Looking into the future, the expedition cruising sector is poised for steady growth in the medium term, driven by increasing demand for unique travel experiences off the beaten path.

“While capacity growth will continue, it is likely to remain controlled, with an emphasis on smaller, more sustainable ships that can access remote destinations. The focus will be on providing exceptional, immersive experiences rather than rapid capacity expansion, especially as the industry remains mindful of environmental and regulatory concerns,” van der Werff said.

Excessive growth seen in traditional cruising will likely be avoided in the expedition segment, as operators aim to balance demand with sustainability.

The industry’s growth is coming primarily from regions like North America, Europe, and Asia, with emerging markets in China and South-East Asia showing promising potential. In terms of demographics, there is strong growth from younger generations – Generation Z and millennials – who are seeking unique and experiential travel, alongside an increasing number of multi-generational family groups. “Additionally, luxury and wellness cruises continue to be a growing segment,” van der Werff noted.

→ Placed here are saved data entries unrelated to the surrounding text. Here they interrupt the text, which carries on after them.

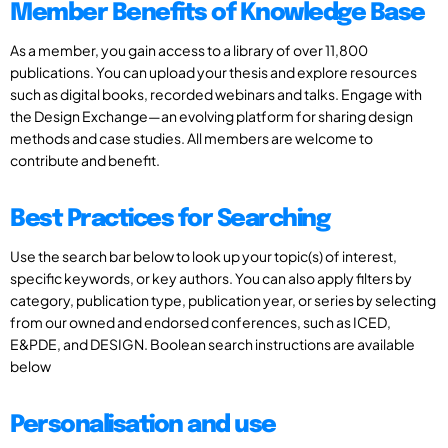
Member Benefits of Knowledge Base
As a member, you gain access to a library of over 11,800
publications. You can upload your thesis and explore resources
such as digital books, recorded webinars and talks. Engage with
the Design Exchange—an evolving platform for sharing design
methods and case studies. All members are welcome to
contribute and benefit.
Best Practices for Searching
Use the search bar below to look up your topic(s) of interest,
specific keywords, or key authors. You can also apply filters by
category, publication type, publication year, or series by selecting
from our owned and endorsed conferences, such as ICED,
E&PDE, and DESIGN. Boolean search instructions are available
below
Personalisation and use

The Anglo-Eastern group, a major ship-management company that has its headquarters in Hong Kong, has a long-standing presence in both the Arctic and Antarctic regions, with experience in managing vessels operating in these unique and challenging environments. “Over the years, we have built a strong track record in supporting safe, sustainable operations in these remote areas, ensuring our vessels comply with the strict regulations governing polar waters, such as the Polar Code,” he concluded.